03-29-2016, 10:16 PM
Thank you all for your kind replies. We have a great group of folks. I won't let one sour apple ruin the bunch!!! I think it is a personality conflict more than anything. This person just can't stand me, so they are doing all they can to make waves and be difficult. Everyone else seems to really enjoy what we are doing, including me! It is my therapy, for sure.

It sounds to me, Jenny, that you need to bite the bullet and ask this person to leave the group. If he/she is being disruptive, then you should not tolerate it. Tell them either to stop it or leave and then let them decide. They'll probably bad mouth you for a while, so be prepared for that but you really should not put up with it any longer.

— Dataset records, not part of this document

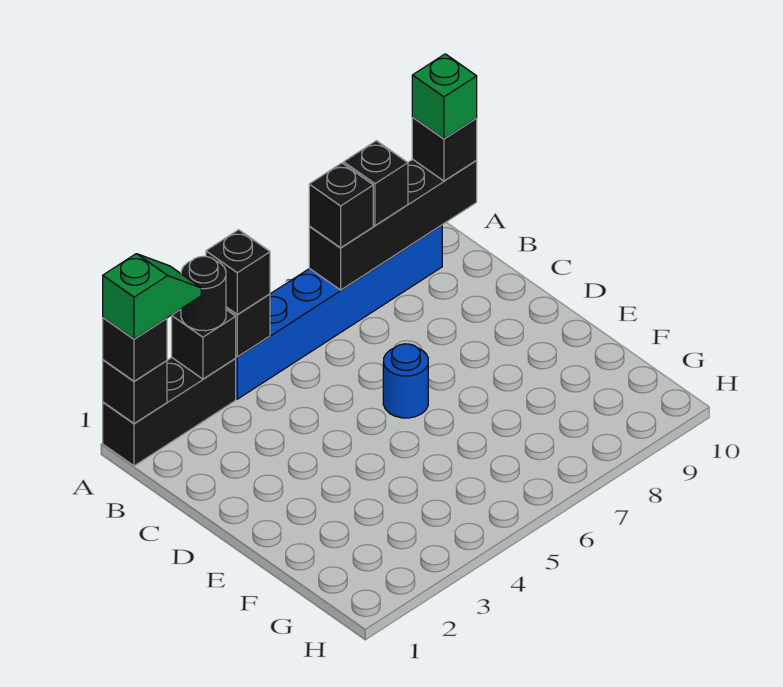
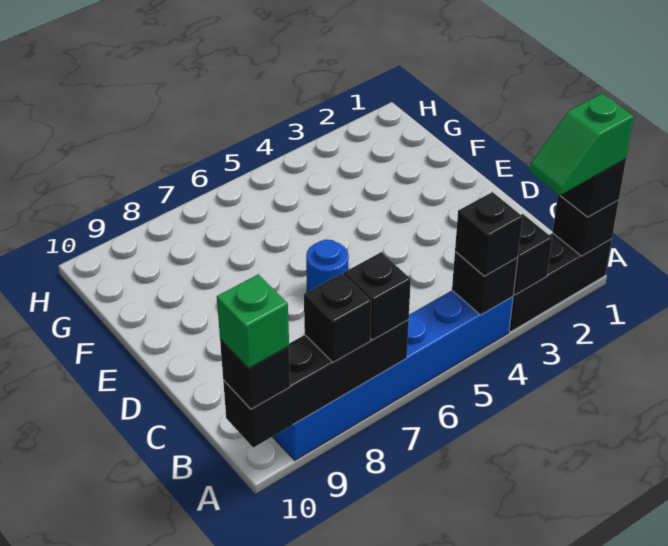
black round brick A3 level 3 -> none

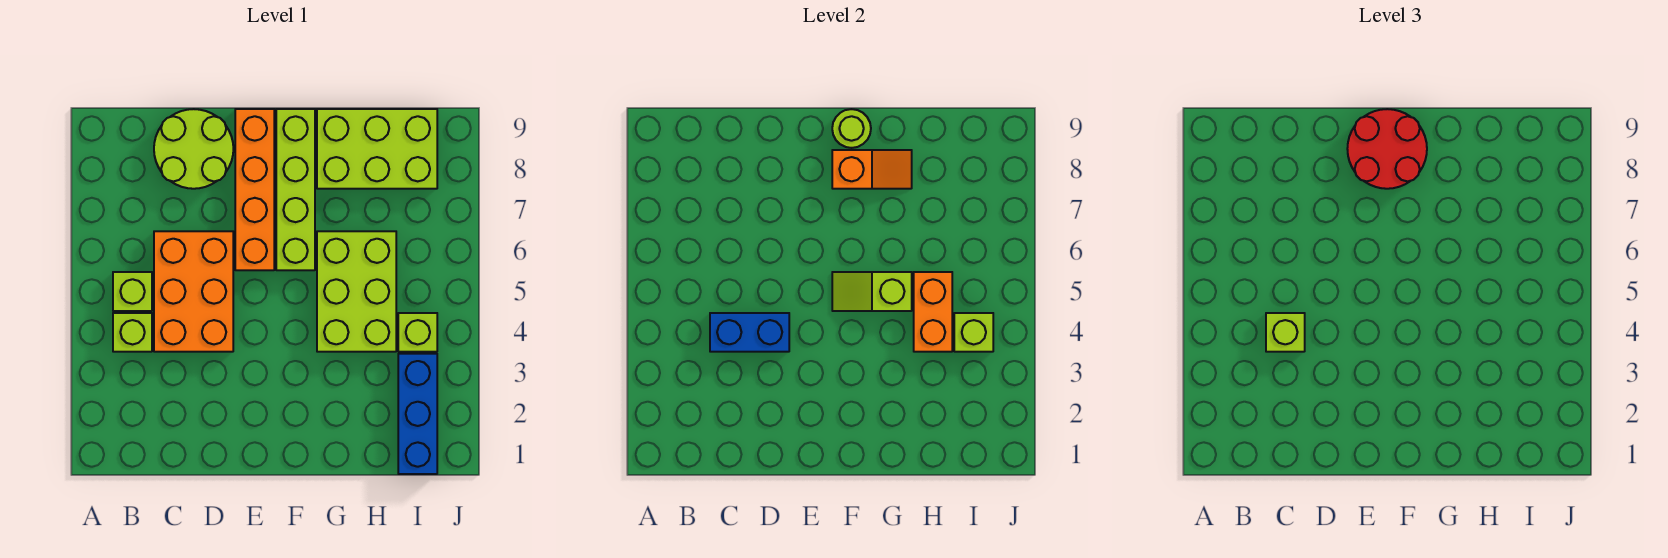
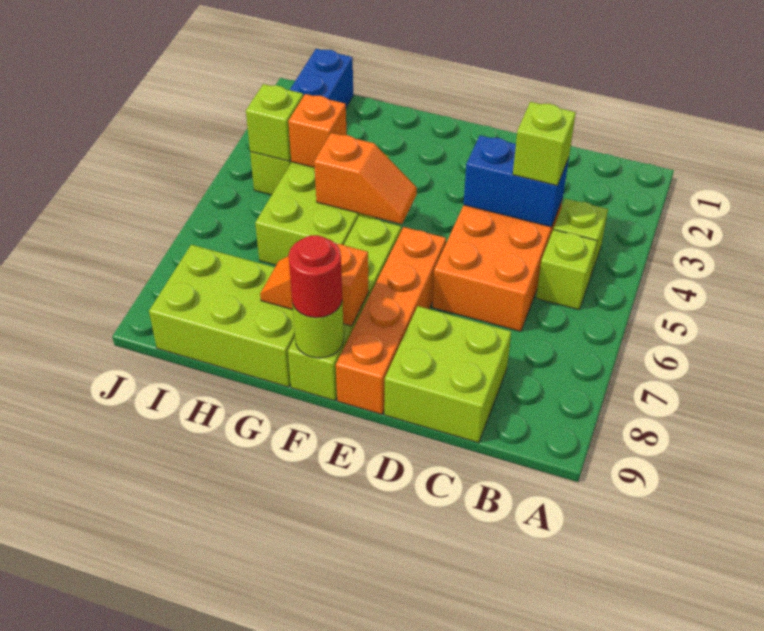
lime round brick C8:D9 level 1 -> lime brick C8:D9 level 1
red round brick E8:F9 level 3 -> red round brick F9 level 3
lime slope F5:G5 level 2 top G -> orange slope F5:G5 level 2 top G
orange brick H4:H5 level 2 -> orange brick H4 level 2

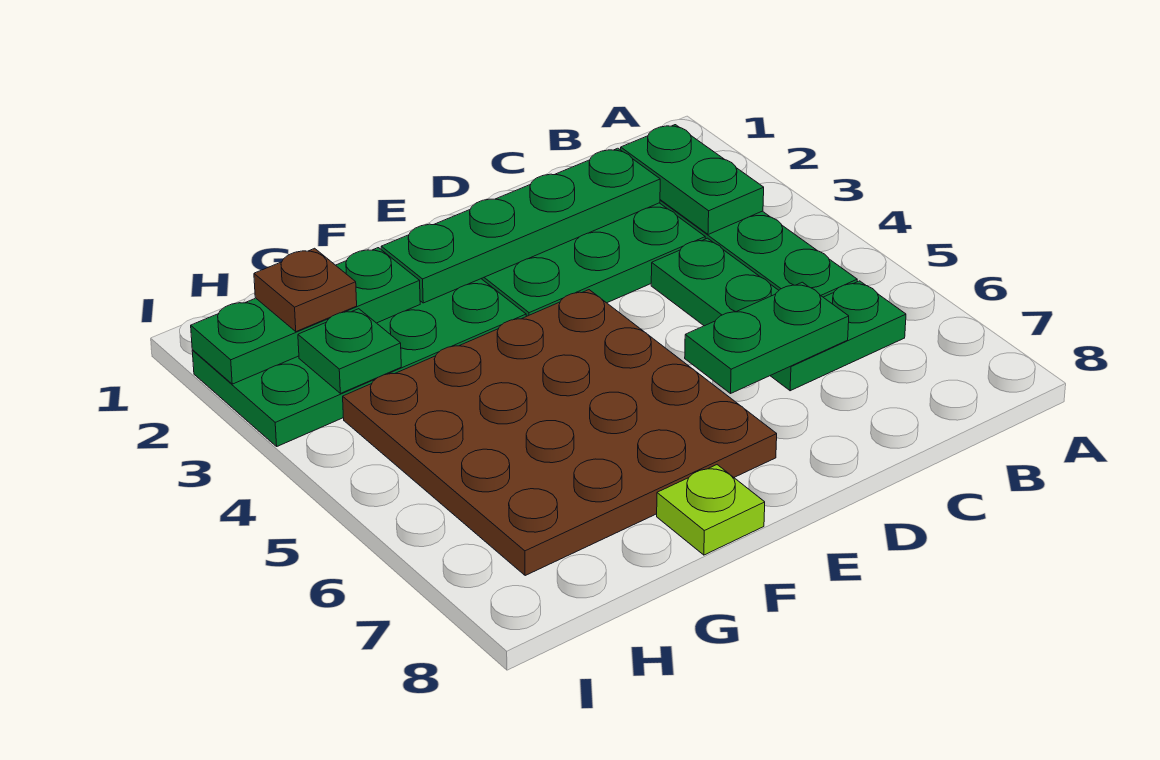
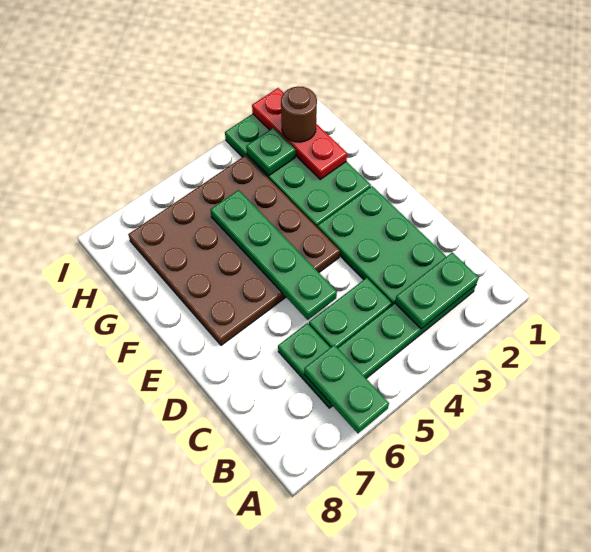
green plate C2:F2 level 2 -> green plate D5:G5 level 2
green plate C6:D6 level 2 -> green plate A6:B6 level 2
lime plate F8 level 1 -> none
green plate G2:I2 level 2 -> red plate G2:I2 level 2
brown plate H2 level 3 -> brown round brick H2 level 3

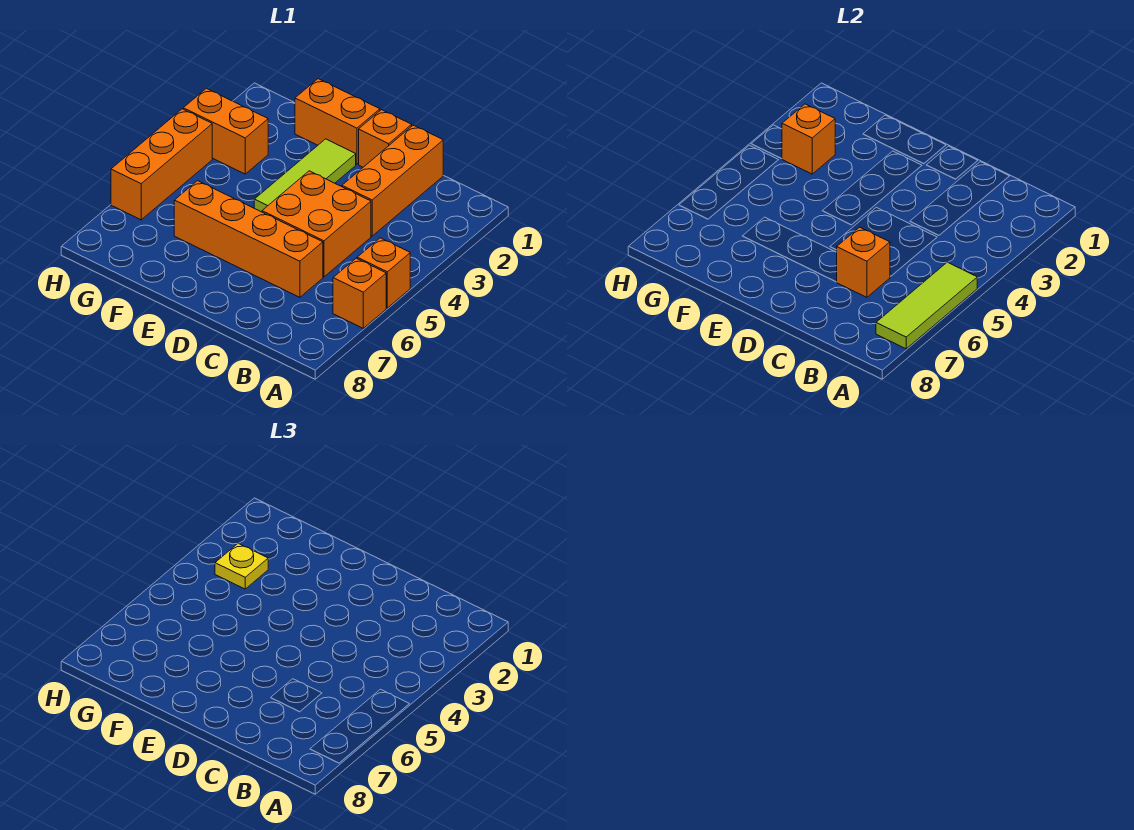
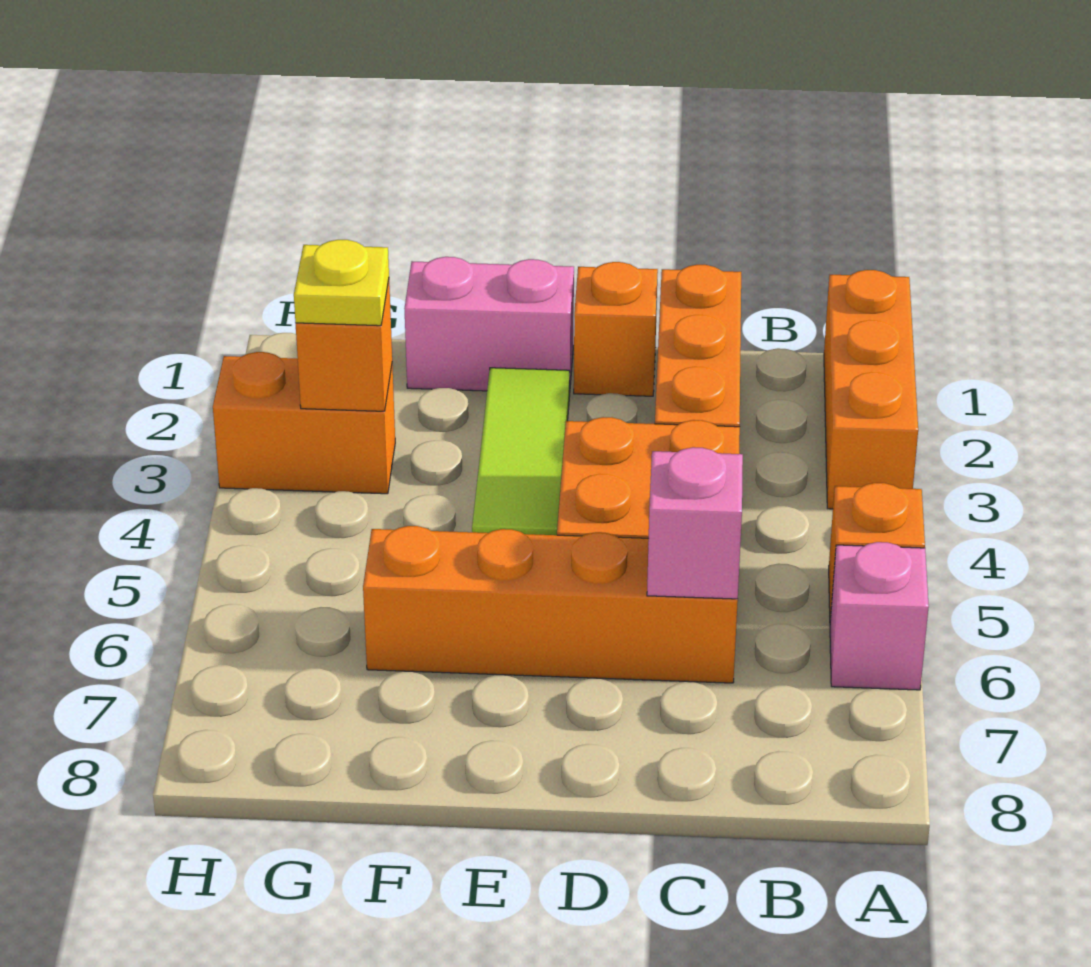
lime tile A5:A7 level 2 -> none
orange brick A6 level 1 -> pink brick A6 level 1
orange brick C6 level 2 -> pink brick C6 level 2
orange brick E1:F1 level 1 -> pink brick E1:F1 level 1
orange brick H4:H6 level 1 -> orange brick A1:A3 level 1

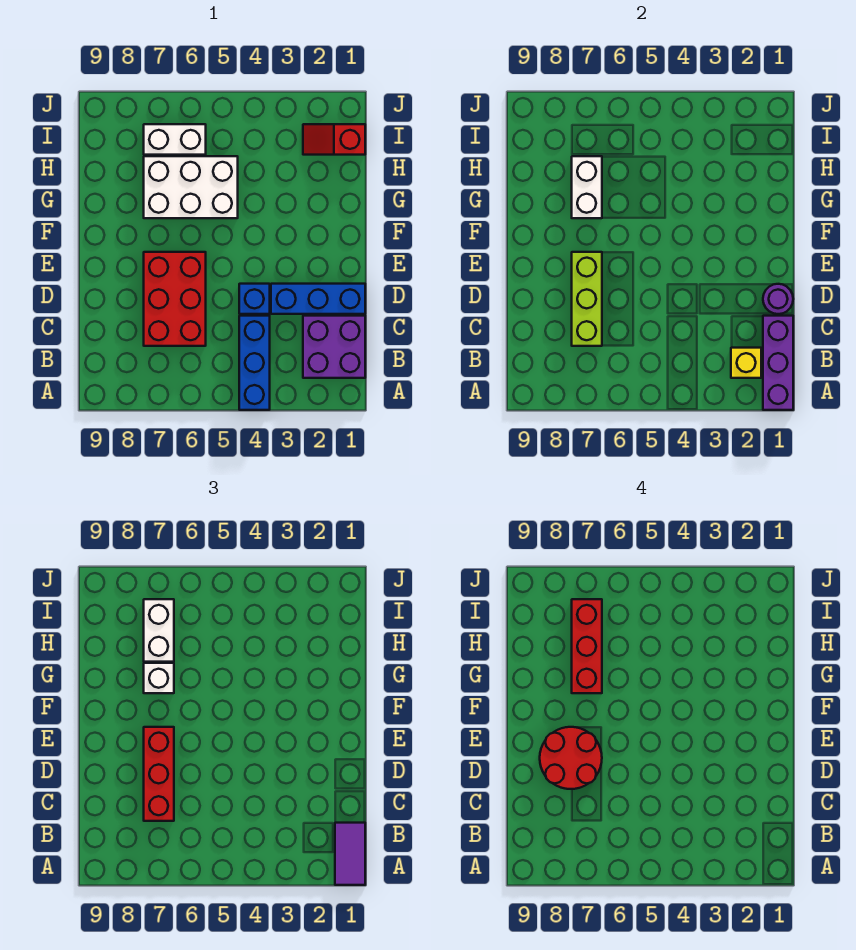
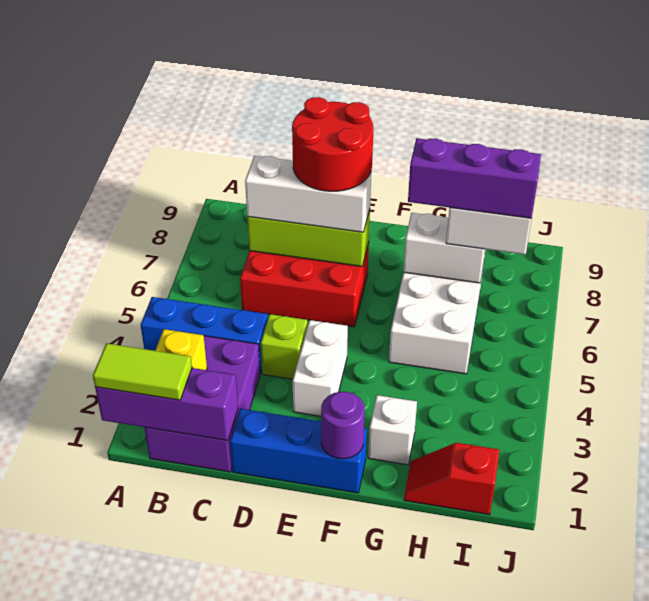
purple tile A1:B1 level 3 -> lime tile A1:B1 level 3
purple brick B1:C2 level 1 -> purple brick B1:C3 level 1
red brick C7:E7 level 3 -> white brick C7:E7 level 3
blue brick D1:D3 level 1 -> blue brick D1:F1 level 1
purple round brick D1 level 2 -> purple round brick F1 level 2
blue brick D4 level 1 -> lime brick D4 level 1
white brick G7 level 3 -> white brick G2 level 1
red brick G7:I7 level 4 -> purple brick G7:I7 level 4
red slope I1:I2 level 1 top 1 -> red slope H1:I1 level 1 top I
white brick I6:I7 level 1 -> white brick E3:E4 level 1

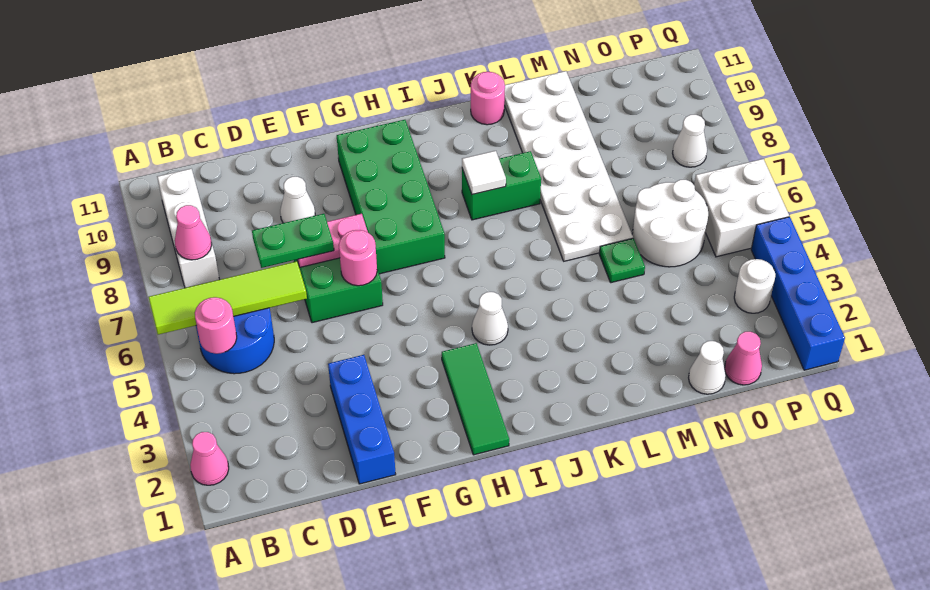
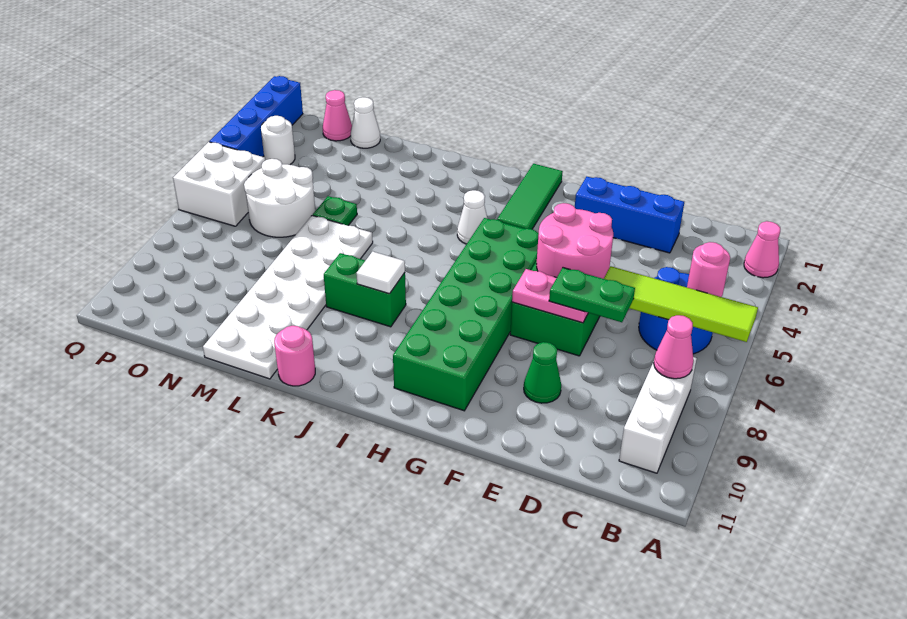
blue brick E1:E3 level 1 -> blue brick D2:F2 level 1
white cone E9 level 1 -> green cone E9 level 1
pink round brick F6 level 2 -> pink round brick E5:F6 level 2
green brick G7:H10 level 1 -> green brick G5:H10 level 1
white cone P8 level 1 -> none

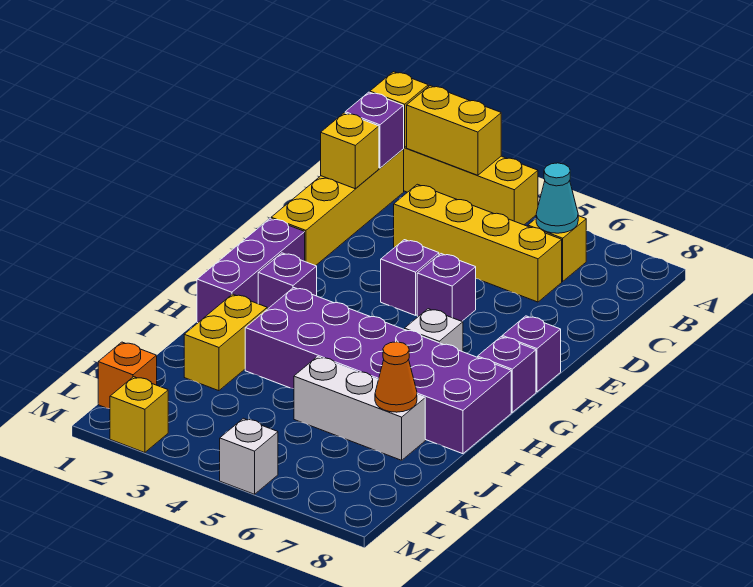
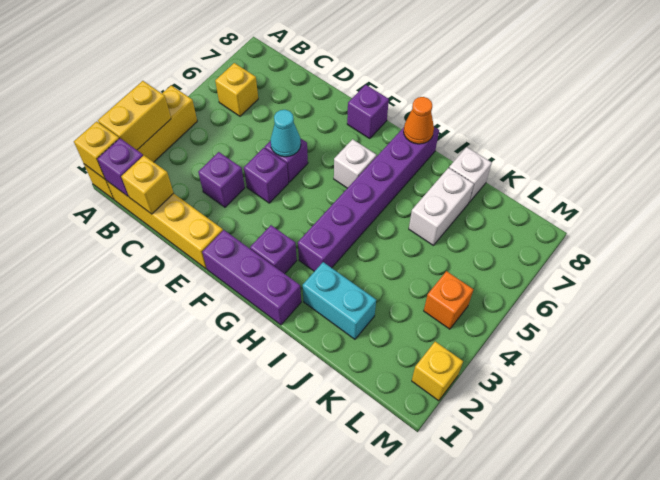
cyan cone B6 level 2 -> cyan cone E5 level 2
yellow brick C3:C6 level 1 -> none
purple brick G8 level 1 -> purple brick D3 level 1
purple brick H3:I8 level 1 -> purple brick H3:H8 level 1
yellow brick I2:J2 level 1 -> cyan brick I2:J2 level 1
white brick J5:J7 level 1 -> white brick J6:J7 level 1
orange cone J7 level 2 -> orange cone H8 level 2
orange brick L1 level 1 -> orange brick L4 level 1
white brick M5 level 1 -> white brick J8 level 1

I had a similar experience with a member of a local history group I run. She wasn't exactly disruptive but she always had an opinion but never actually put anything positive into the group. It eventually came to a head and we had a bit of a fall out and she simply didn't come back and the rest of the group were actually quite pleased she didn't. When I say fall out it was a fairly fundamental difference of opinion but it did have the desired effect.

03-29-2016, 11:16 PM
I have led two seperate groups over the years (I still run one!)
and there will ALWAYS be one,who thinks;You are doing it wrong,
or:they could do it better; or a thousand and one minor niggles.
These folk are never happy. One guy always critiscised the song
sheets that I provided (around two hours in the making per sheet)
as (to him) they were 'in the wrong key' or 'the wrong tempo' or
if there was a Y in the day, just because! People come to ukulele
groups with differing expectations. Myself and the majority of our
group, we just want to play some songs, enjoy ourselves and have
a good time. Some want to be stage performers, and use the group
as a training ground. The majority of our group have no interest in
that,they just want to PLAY with like minded people. It takes all sorts!

03-30-2016, 03:36 AM

Number IX might be helpful to some...

03-30-2016, 04:17 AM
Jenny, you are to be admired for promoting the ukulele in your corner of the world. Having been the leader of other groups I know it takes a lot of effort. Like you I mostly enjoyed it and got a lot out of it. There are no perfect groups or leaders either. There will always be some grumbling. Our Uke group here in Pensacola generally gets along. Some people complain about the song choice, heck I don't like all of them, but I generally learn something from them anyway. Keep plugging along as long as you enjoy it and remember: It's a good think you are doing, Kid!

04-17-2016, 01:20 AM
Hi y'all - this is just a thread right? I would *love* to see a forum for uke group leaders and teachers. Is there one? I'm rather a newbie at UU so I don't really know how to create one if one is required.


04-17-2016, 04:24 PM

Number IX might be helpful to some...

This is great! I got a real chuckle out of it!

04-18-2016, 07:25 AM
This is great! I got a real chuckle out of it!

I can't take credit... I just adjusted some Bluegrass Jam rules I found online. Number IX is all mine, though.

04-18-2016, 08:45 AM
Number IX - them is some real powerful words.

I am now reflecting on whether I have sinned in our own little ukulele group. I may need to repent for VIII and/or X... I was trying to be quiet, Honest.